Как Нея развелась, Равиль полгода наведывался в гости к Ирке, оставлял в подарок то коробку конфет или печенья, то куколку, то еще какую-нибудь безделушку, а потом сгинул, но почтовые переводы поступали от него по-прежнему регулярно, иногда со штампами других городов, но все-таки приходили, и Нея, поначалу решившая отказаться от них из гордости (что же это, неужели она без них не воспитает Ирку!), была благодарна Равилю.
Сколько одиноких ночей без сна в постылой холодной постели мучительно думала она о дочке, заклиная судьбу — лишь бы не стала для Ирки жизнь бесполезным подарком, на который, забывшись, расщедрились она и Равиль; лишь бы выросла дочка небалованной и честной, лишь бы обошла ее далеко стороной самая страшная людская болезнь и беда — безразличие; лишь бы не знала Ирка тысячеликого лицемерия, ни своего, ни чужого, и еще лишь бы не знала она трудной, мучительной скорби себялюбивого одиночества.

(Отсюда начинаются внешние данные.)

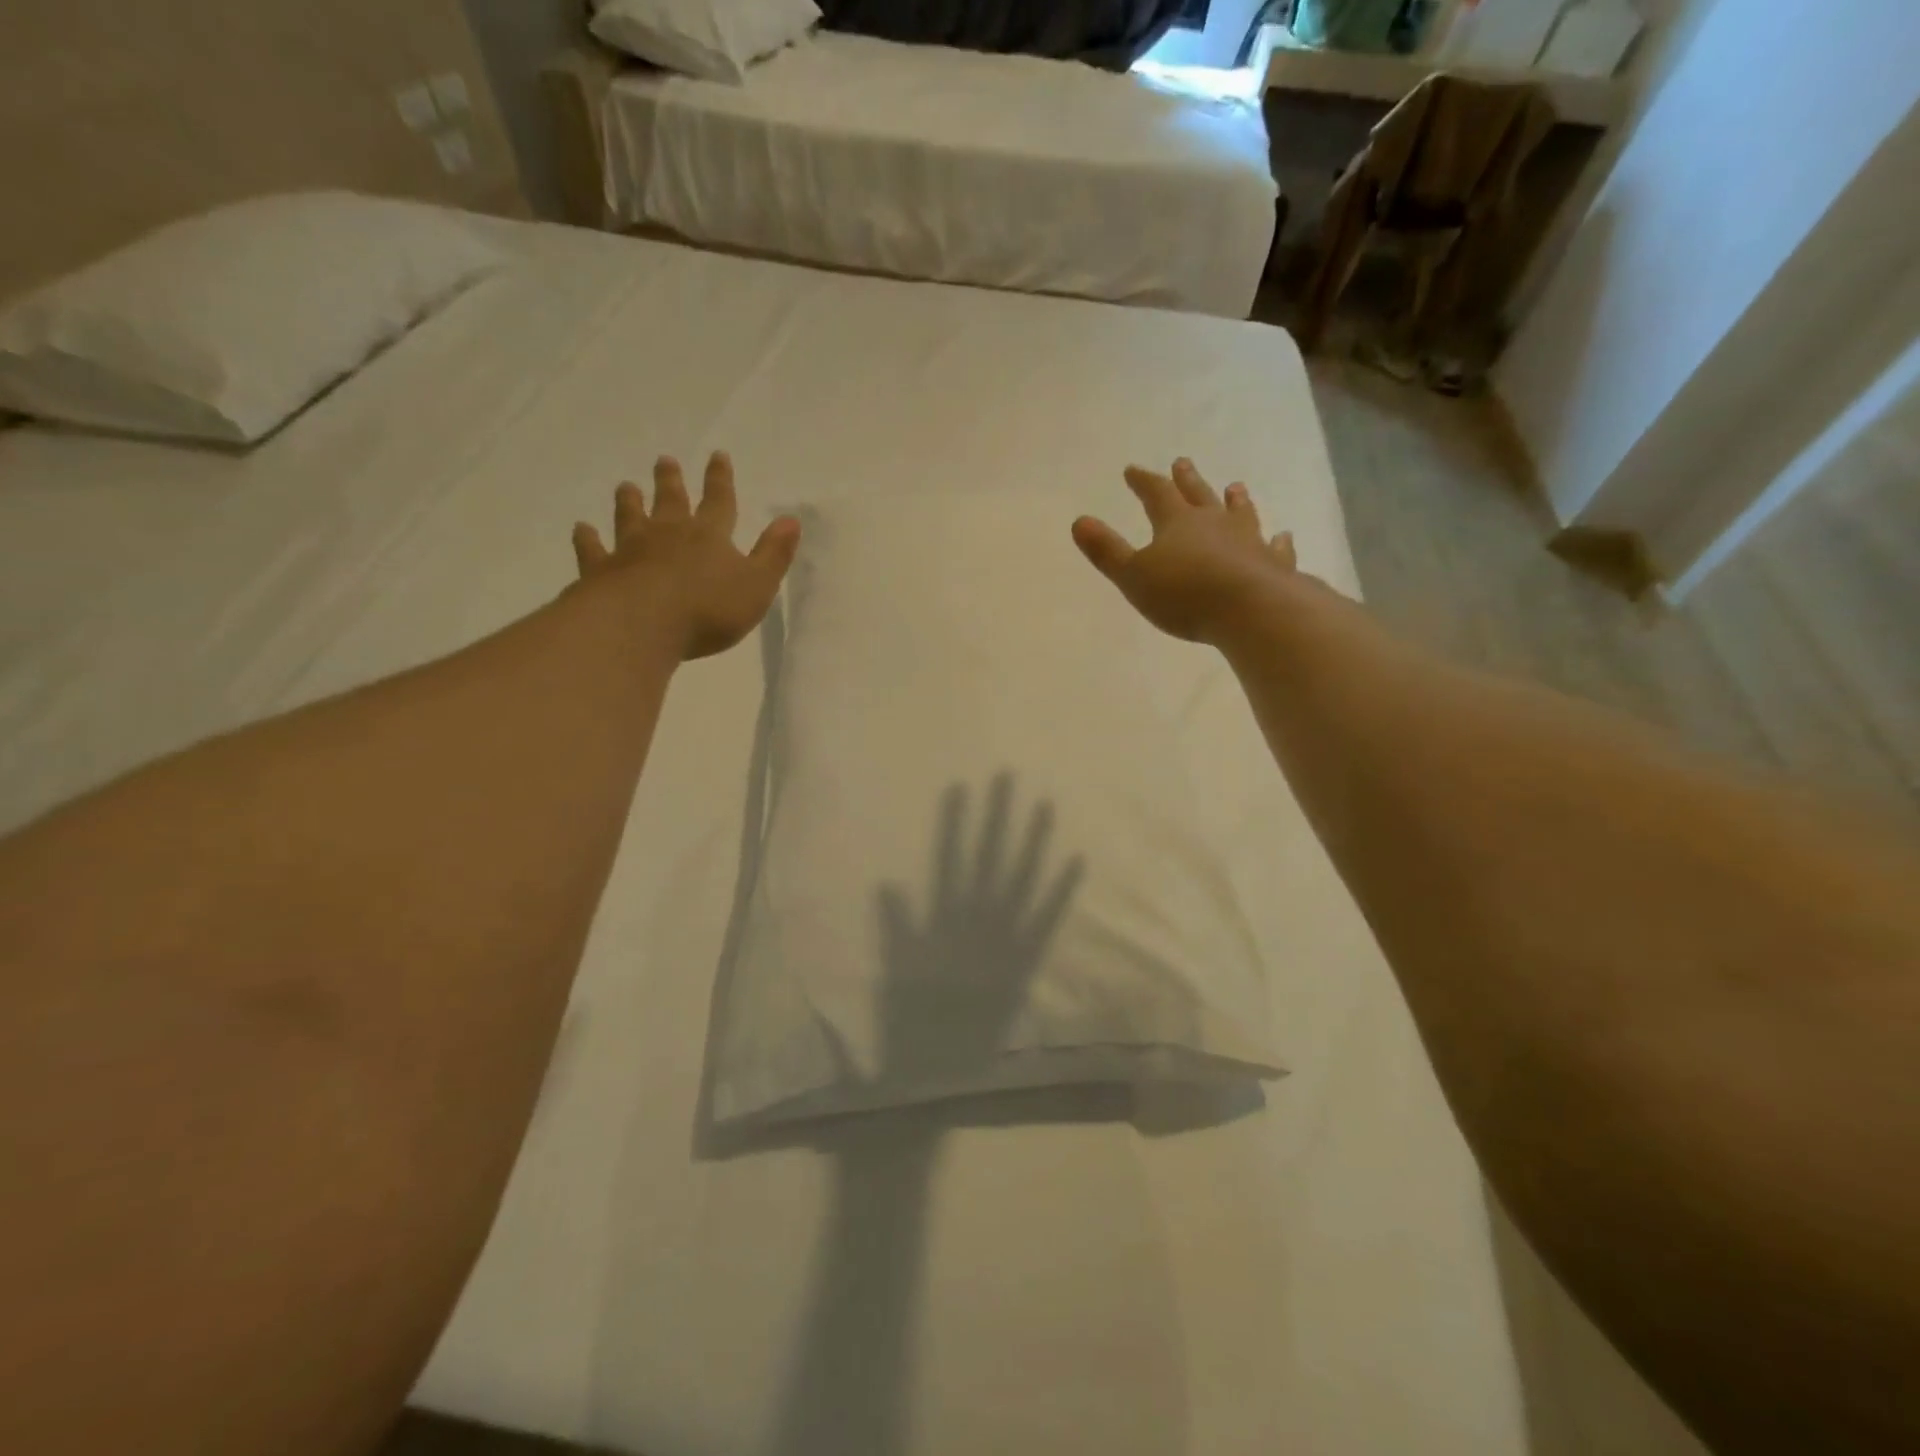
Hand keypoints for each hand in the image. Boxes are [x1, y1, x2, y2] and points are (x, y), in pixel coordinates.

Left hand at [572, 453, 800, 660]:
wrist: (643, 624)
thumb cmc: (709, 609)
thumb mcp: (757, 585)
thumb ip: (774, 554)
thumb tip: (791, 520)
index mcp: (709, 536)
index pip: (719, 502)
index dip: (720, 480)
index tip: (717, 455)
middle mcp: (669, 534)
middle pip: (671, 501)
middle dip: (672, 481)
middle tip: (665, 460)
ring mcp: (631, 550)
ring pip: (630, 518)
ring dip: (629, 501)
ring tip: (626, 486)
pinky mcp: (601, 571)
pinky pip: (593, 550)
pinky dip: (587, 539)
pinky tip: (581, 529)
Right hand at [1072, 458, 1306, 644]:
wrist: (1250, 609)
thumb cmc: (1184, 594)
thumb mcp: (1133, 575)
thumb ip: (1107, 550)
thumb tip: (1079, 521)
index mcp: (1177, 523)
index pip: (1157, 494)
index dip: (1144, 482)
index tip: (1132, 469)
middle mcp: (1215, 523)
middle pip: (1198, 495)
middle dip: (1187, 480)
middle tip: (1182, 462)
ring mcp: (1249, 541)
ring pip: (1240, 514)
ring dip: (1235, 501)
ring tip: (1234, 488)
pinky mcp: (1274, 565)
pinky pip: (1275, 548)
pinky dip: (1277, 541)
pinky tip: (1282, 536)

А к Равилю Нея не ощущала никакого зла и постепенно даже стала относиться как к человеку, не понявшему ее. Все чаще она думала о нем, представляла его нездоровым, похудевшим, печальным, и ей делалось не по себе. Все-таки, наверное, в чем-то и она не была права: ну подумаешь, увлекся он этой Зиякуль, с кем не бывает, и серость его выводила Нею из себя, но, может быть, то вовсе не серость была, а с к р о м н о с т ь? Зря, наверное, она взяла так сразу круто: развод, и точка.
Плохо ли, хорошо, но он никогда не был вспыльчивым, держался на удивление всем почти в любых обстоятельствах ровно и спокойно. Были и у него свои странности, но Нея не обращала на них внимания. Например, не мог носить он никаких колец, перстней, запонок, галстучных зажимов и заколок, даже часы надевал по необходимости, стараясь при первом же удобном случае сунуть их в карман или выложить на стол, в полушутку уверяя, что все эти побрякушки одинаково его закрепощают, сковывают, а часы заставляют думать о скоротечности и необратимости времени — по этой же причине он немедленно приглушал, а то и выключал радио, стоило ему заслышать позывные «Маяка», но выключал безо всякой нервности, убежденно, что иначе быть не может. Кроме того, Равиль истово презирал телевизор, видя в нем главного пожирателя времени и реальную угрозу для интеллекта его неумеренных поклонников.
Он был фантастически работоспособен и фанатичен в работе, его очень ценили коллеги-геологи — и практики, и те, кто подался в науку, а дома он был тенью Неи, никогда особо горячих слов не говорил ей, но всегда старался делать все, чтобы ей было хорошо. Потом появилась у него Зиякуль, так сказать, на стыке геологии и археологии: он был в своей экспедиции, Зиякуль — в своей, и судьбе стало угодно, чтобы их экспедиции встретились. Небо не обрушилось на землю и археологические тайны минувших эпох окончательно не прояснились оттого, что ему и Зиякуль экспедиционных утех оказалось мало. Как всегда, нашлись добрые люди и передали обо всем Нее, сам же он молчал, и Нея у него сначала ни о чем не спрашивала, выжидая, как же он будет себя вести дальше.
А дальше все шло по-прежнему, своим чередом — тихо и покойно. Даже наедине с ней — вспоминать об этом тягостно — дыхание его не было ни жарким, ни прерывистым, и обращался он с ней с немужской робостью, в которой она мучительно ощущала не то чтобы стыдливость или вялое безразличие, а настойчивое тайное желание поскорее исполнить некую повинность и уйти от всего, что напрасно она хотела разбудить в нем. Но иногда он вспыхивал добро и нежно, а потом неожиданно загасал, словно опомнившись и снова сорвавшись в постылое безразличие, еще продолжая по инерции обманывать ее ненастойчивой лаской. Но, чувствуя вымученность его безотрадного притворства, она тогда впрямую начинала догадываться женской интуицией о самом для нее страшном и главном, обжигающем лютой обидою — о том, что если и думал он в те действительно нежные секунды о ней, то думал оценивающе, сравнивая ее еще с кем-то. Утрами он поднимался виноватым и неразговорчивым, и подошел день, когда он рассказал ей обо в с е м.